:: Excerpted data ::

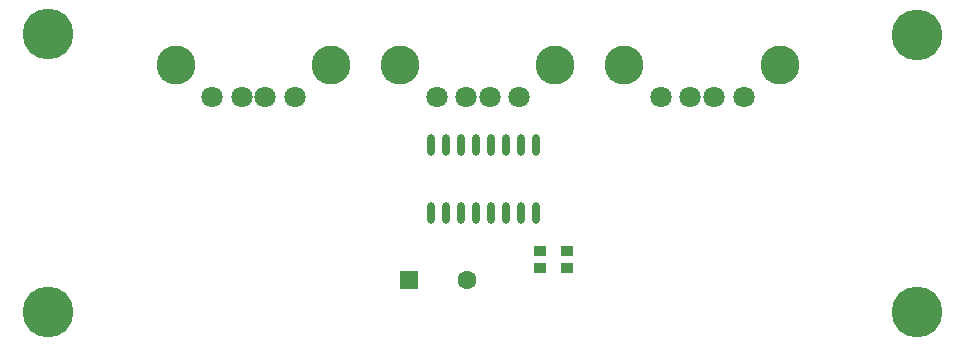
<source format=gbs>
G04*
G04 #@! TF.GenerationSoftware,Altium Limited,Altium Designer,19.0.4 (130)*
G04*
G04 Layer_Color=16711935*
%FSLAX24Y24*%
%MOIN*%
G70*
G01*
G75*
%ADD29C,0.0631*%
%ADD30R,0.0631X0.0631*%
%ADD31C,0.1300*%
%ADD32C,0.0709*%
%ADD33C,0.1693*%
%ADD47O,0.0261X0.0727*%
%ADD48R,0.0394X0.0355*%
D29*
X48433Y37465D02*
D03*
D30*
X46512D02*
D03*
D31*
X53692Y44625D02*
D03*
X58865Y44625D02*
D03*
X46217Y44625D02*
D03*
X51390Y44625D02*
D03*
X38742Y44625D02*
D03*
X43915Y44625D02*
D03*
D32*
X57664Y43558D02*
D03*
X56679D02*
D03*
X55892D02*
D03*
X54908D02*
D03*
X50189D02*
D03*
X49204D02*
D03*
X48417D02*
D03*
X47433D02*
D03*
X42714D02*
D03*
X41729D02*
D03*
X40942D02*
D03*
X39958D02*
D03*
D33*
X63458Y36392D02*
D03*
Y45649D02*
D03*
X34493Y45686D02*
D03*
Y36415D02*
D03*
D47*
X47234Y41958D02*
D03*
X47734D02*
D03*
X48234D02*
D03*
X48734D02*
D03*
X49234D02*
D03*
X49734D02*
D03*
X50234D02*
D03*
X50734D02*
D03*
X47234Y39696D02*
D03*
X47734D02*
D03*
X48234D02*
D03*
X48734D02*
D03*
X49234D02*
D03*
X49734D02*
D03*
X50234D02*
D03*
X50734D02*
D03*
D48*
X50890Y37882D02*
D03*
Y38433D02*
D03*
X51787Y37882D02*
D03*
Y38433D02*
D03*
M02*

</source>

:::

Instructions to follow »
Begin with the line that holds "X34493Y45686D02*" and write out each line from there to the end of the material, exactly as it stands. Include nothing else.

Solution to this problem »
X34493Y45686D02*
D03*
Y36415D02*
D03*
D47*
X47234Y41958D02*
D03*
X47734D02*
D03*
X48234D02*
D03*
X48734D02*
D03*
X49234D02*
D03*
X49734D02*
D03*
X50234D02*
D03*
X50734D02*
D03*
X47234Y39696D02*
D03*
X47734D02*
D03*
X48234D02*
D03*
X48734D02*
D03*
X49234D02*
D03*
X49734D02*
D03*
X50234D02*
D03*
X50734D02*
D03*
D48*
X50890Y37882D02*
D03*
Y38433D02*
D03*
X51787Y37882D02*
D03*
Y38433D02*
D03*
M02*

</source>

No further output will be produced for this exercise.